**Work instruction:** Return the records as they stand. No picture is to be included.

[Dataset entries]
..........

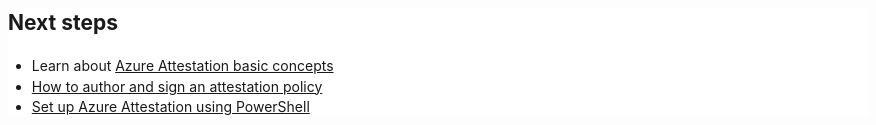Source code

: ## Next steps
- Learn about [Azure Attestation basic concepts](basic-concepts.md)
- [How to author and sign an attestation policy](author-sign-policy.md)
- [Set up Azure Attestation using PowerShell](quickstart-powershell.md)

..........

**The answer:**
Source code

: ## Next steps
- Learn about [Azure Attestation basic concepts](basic-concepts.md)
- [How to author and sign an attestation policy](author-sign-policy.md)
- [Set up Azure Attestation using PowerShell](quickstart-powershell.md)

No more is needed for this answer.